Mauvais choix.
Des restructurations internes se sont succédées ensuite mais sans casse. Livré à moi-même je décidai de me rapprocher de l’atelier et m’installai donc au cœur de la production dans un petit bureau désaffecté. Je découvris rapidement pourquoi on m’avait tenu à l’écart pendant tant d’années. Je découvrais les difficultés techniques et les facteurs humains et j’en tins compte évidemment dans ma façon de noter le produit fini, je l’avoue ce n’était guère professionnel mais comment faire autrement. Mon image s’améliora rapidement et les anciens griefs qui tenaient à de mauvais rapports s’effacèrent en quelques semaines. Mes collègues et moi, nous nous sommes ré apprivoisés en quelque sorte. Je représentais à moi seul la qualité, avec un regard de conseil sur la personne qui s’occupait de la réception. Sans que mon statut et moins encore mon salaire soit revu j’assistais aux réunions importantes et étais parfois invité a donner un avis. Aussi étonnant que cela puisse paraître, je fis beaucoup d’heures pour tenter de gagner des marchés de sous traitante, ce qui était, nous le savions, notre dernière bouée de sauvetage. Il m’est arrivé de couvrir trois équipe sans pointer pour ne pas être dans l’illégalité, juste pour essayer de faire gagner quelques centaines d’euros à cette usine que je considérais comme mon village. Je ne regrette rien et s’il fallait le refaire je recommencerais. Il y a trois ans un cadre qui avait fait tous les services fus bombardé responsable de la réussite de la certification de la norme 9001, le problème est que le budget était inexistant et le resterait, c’était une certitude, on lui avait trouvé une occupation.

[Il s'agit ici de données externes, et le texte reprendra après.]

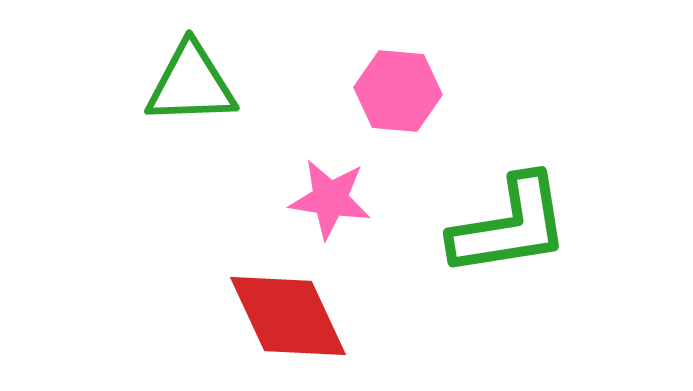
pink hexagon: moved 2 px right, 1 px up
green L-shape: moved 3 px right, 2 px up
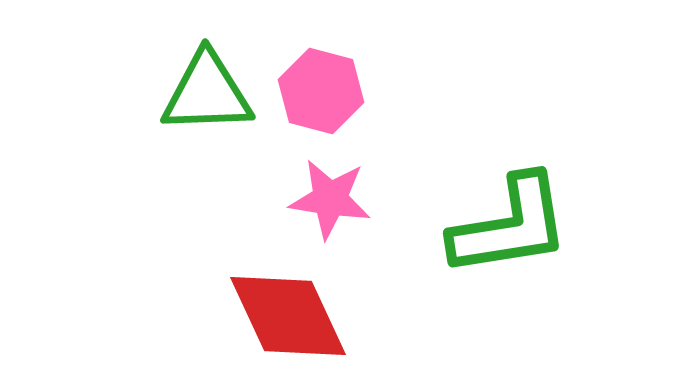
green triangle: moved 16 px right, 9 px down
pink hexagon: moved 77 px left; rotated 10 degrees clockwise
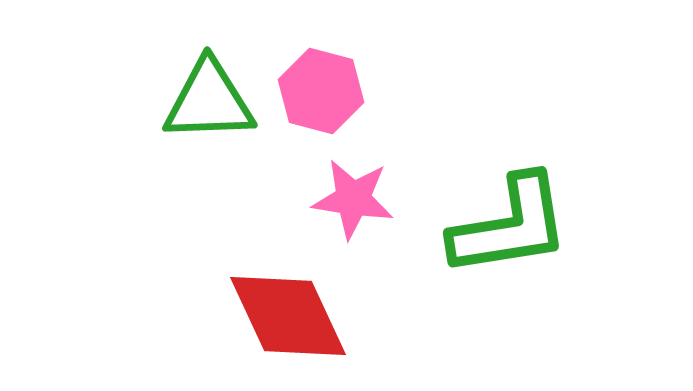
green triangle: moved 2 px right, 8 px down
pink star: moved 23 px right
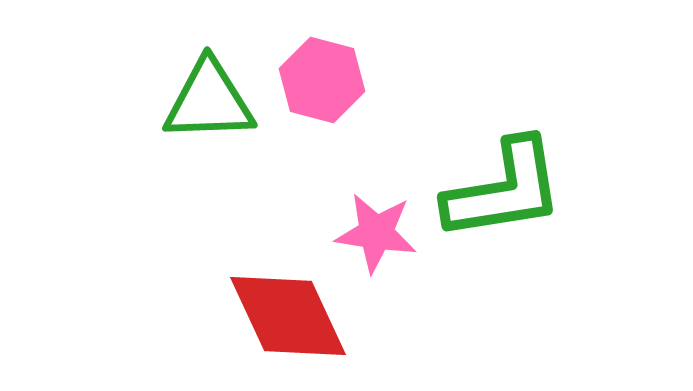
pink hexagon: moved 1 px right, 11 px up
pink star: moved 23 px right, 34 px down
green L-shape: moved 6 px left, 36 px up
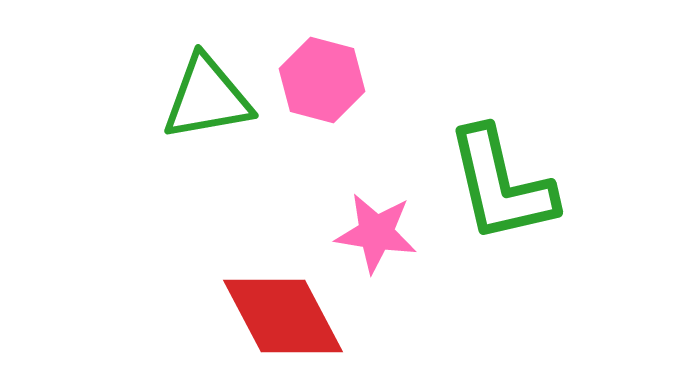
green triangle: moved 2 px left, 3 px up; rotated 8 degrees counterclockwise
green L-shape: moved 3 px left, 5 px up; rotated 86 degrees clockwise
red diamond: moved 5 px left; rotated 3 degrees counterclockwise
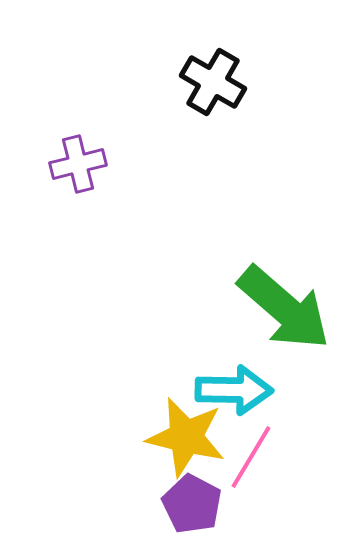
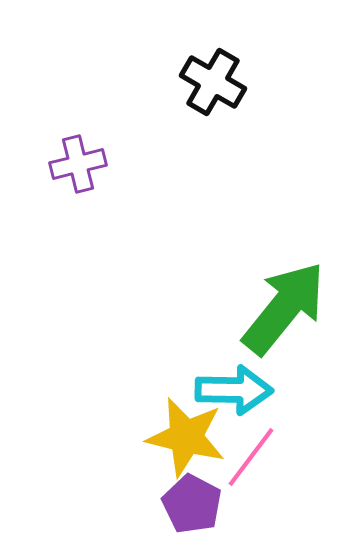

Jacques B était un homme que j’appréciais beaucoup contrairement à la plupart de mes camarades. C’est vrai qu’il n’avait pas son pareil pour couper un cheveu en quatre et pousser son interlocuteur au bord de la crise de nerf mais il était sensible et grand mélomane, nous partagions la même culture et il aurait presque pu être mon père. Il me tarabusta pour que je me présente sur la sa liste CGC aux élections du personnel et j’acceptai heureux de m’investir plus en avant et aussi satisfait de faire plaisir mais ce fut une grossière erreur, comme souvent je fus trahi par ma naïveté. Parachuté dans un monde qui m’était totalement étranger je m’aperçus un peu tard que je ne représentais que les cadres, un peu les employés, mais tout cela au détriment des ouvriers s’il le fallait.
Au mois de décembre 2005 nous fûmes placés en redressement judiciaire avec six mois pour trouver un repreneur.
Le directeur de production associé à trois autres personnes proposa un projet de reprise et j’entrepris de tout faire pour le soutenir, je désirais plus que tout sauver l’usine.
Devant l’immobilisme de Jacques je me dressai et résolu de prendre des initiatives. Je le fis sans l’assentiment de Jacques et encore moins avec celui de son syndicat.
J’organisai une pétition en faveur des repreneurs et récoltai plus de deux mille signatures à la foire agricole de notre sous préfecture. J’envoyai des dossiers accompagnés de courriers au juge commissaire, au préfet, au maire de la commune et au liquidateur judiciaire.
En siégeant au CE je m’aperçus que mon poste ne serait pas sauvé. Je me démobilisais deux ou trois jours avant de reprendre un combat qui me rapprocha de la CGT avec qui je travaillai jusqu’à la fin.